**Stored data**
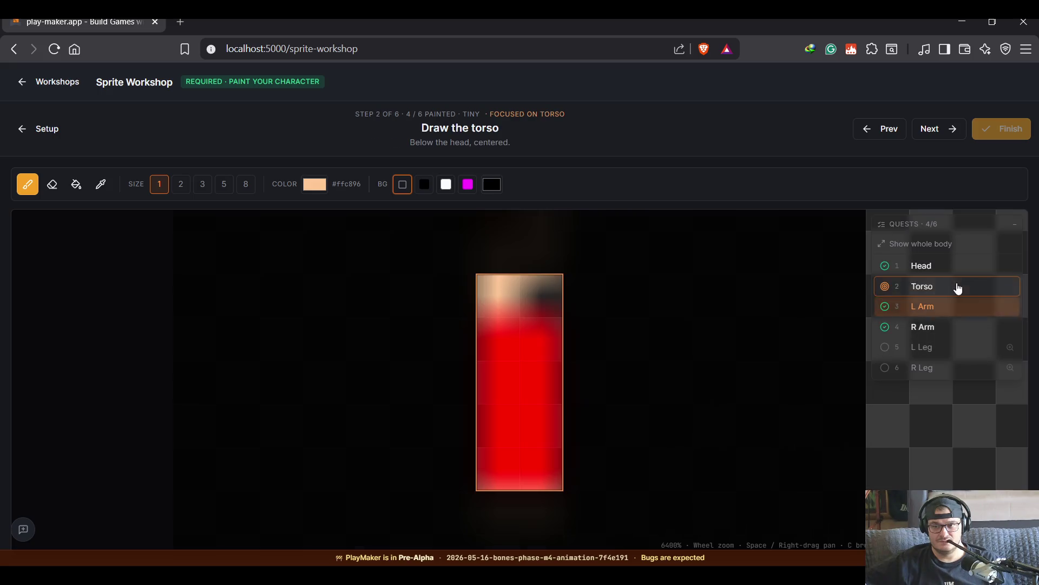
click(943, 314)
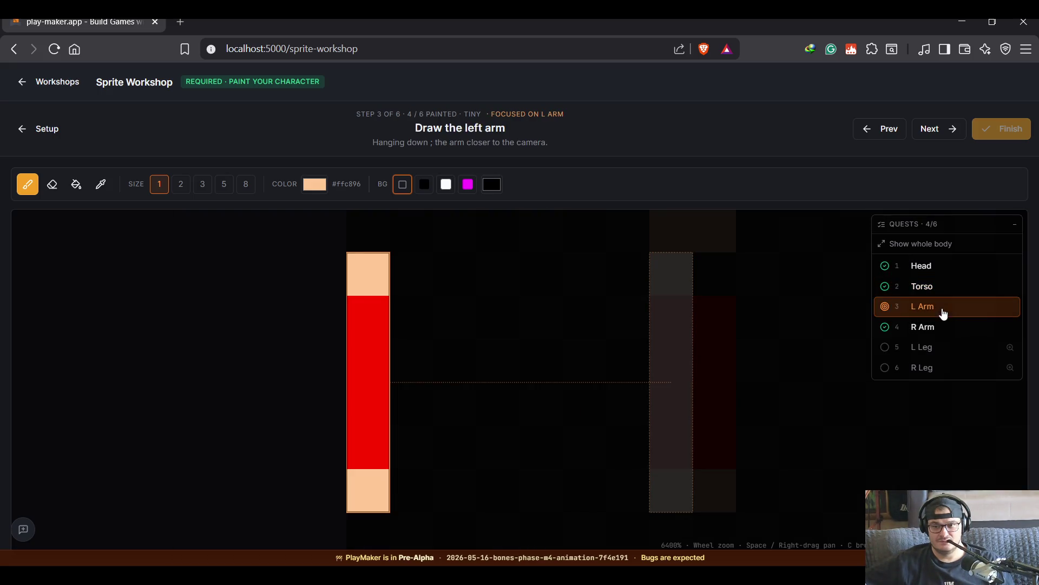
scroll(725, 392, down, 1)
scroll(753, 409, down, 1)
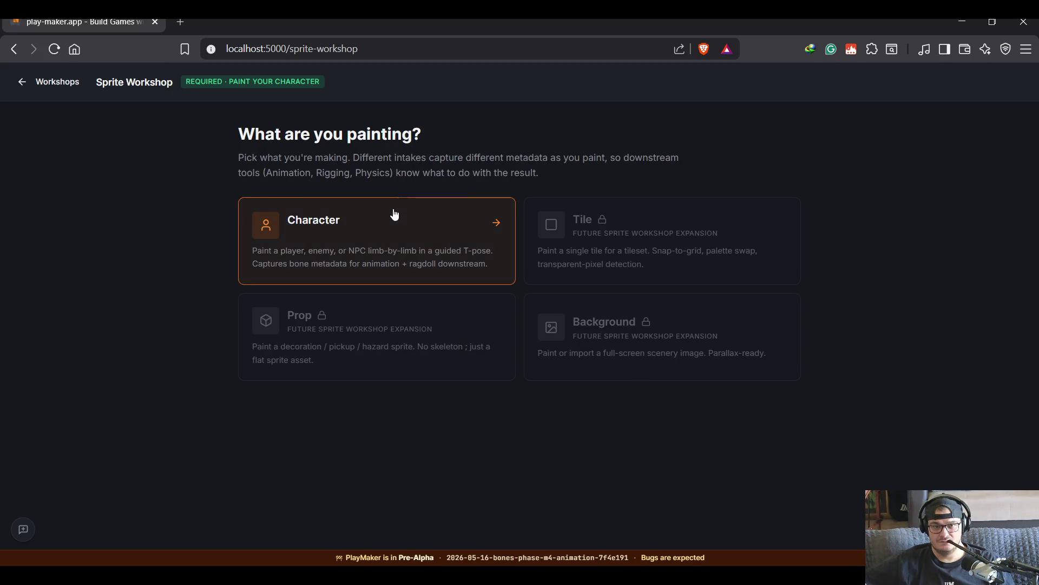
- Resume the in-progress Character sprite on the L Arm quest and zoom the canvas out
click(393, 215)
click(370, 204)
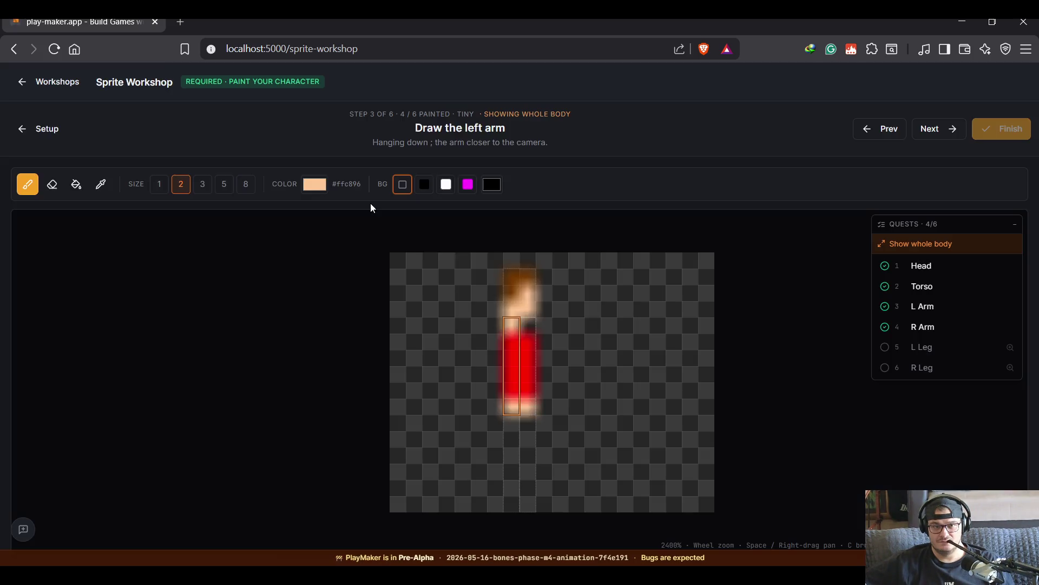
click(933, 304)
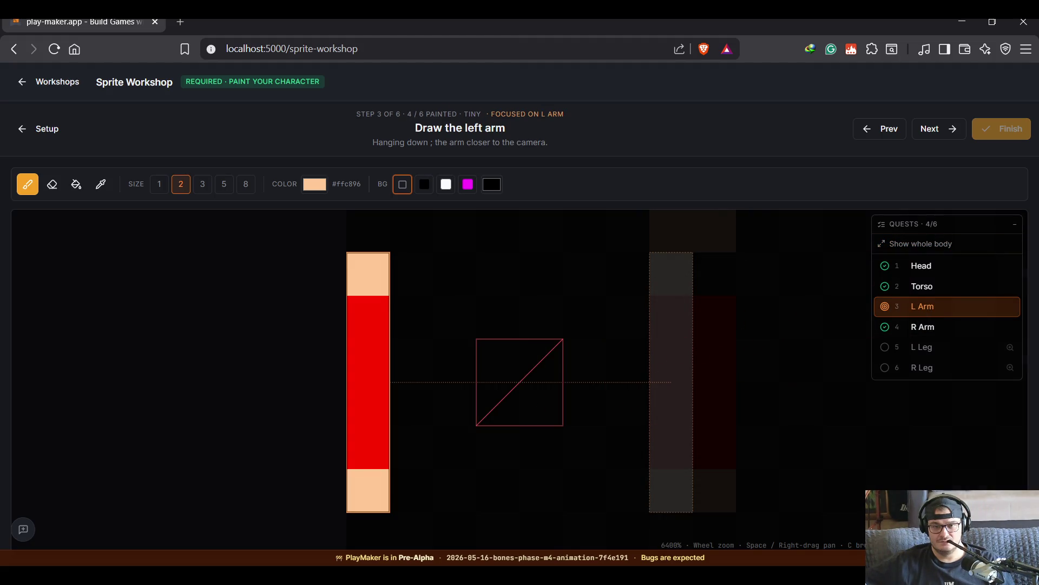
scroll(476, 382, down, 1)
scroll(528, 427, down, 1)
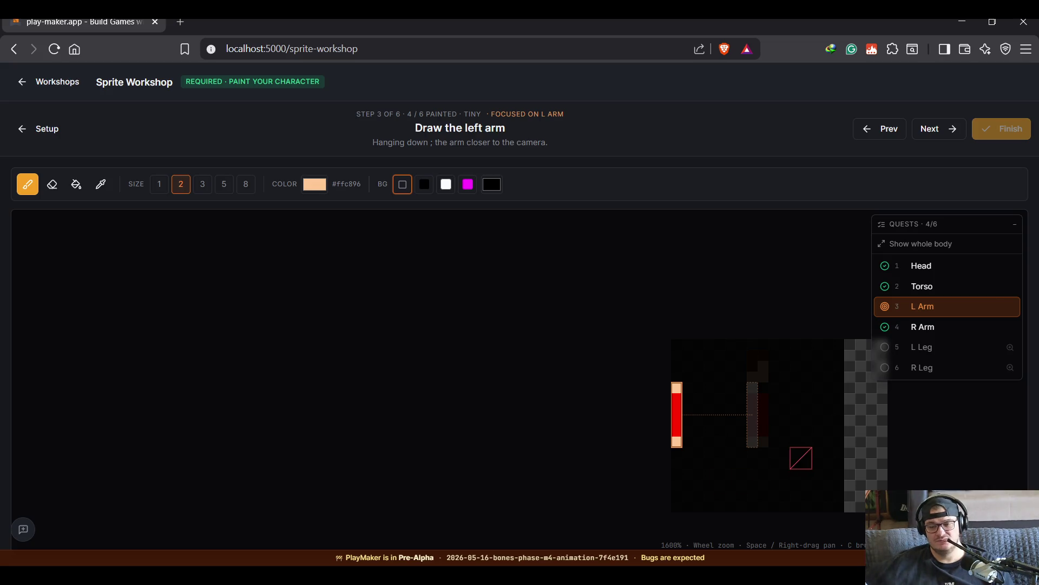
- Bring the transparent drawing area into view and set the brush size to 1
scroll(801, 458, up, 1)
drag(801, 469, 638, 427)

**What the task asks**
Output the records exactly, pictures excluded.

**Response box**
click(943, 314)
scroll(725, 392, down, 1)
scroll(753, 409, down, 1)
- Resume the in-progress Character sprite on the L Arm quest and zoom the canvas out
click(393, 215)
click(370, 204)
click(933, 304)
scroll(476, 382, down, 1)
scroll(528, 427, down, 1)
- Bring the transparent drawing area into view and set the brush size to 1
scroll(801, 458, up, 1)
drag(801, 469, 638, 427)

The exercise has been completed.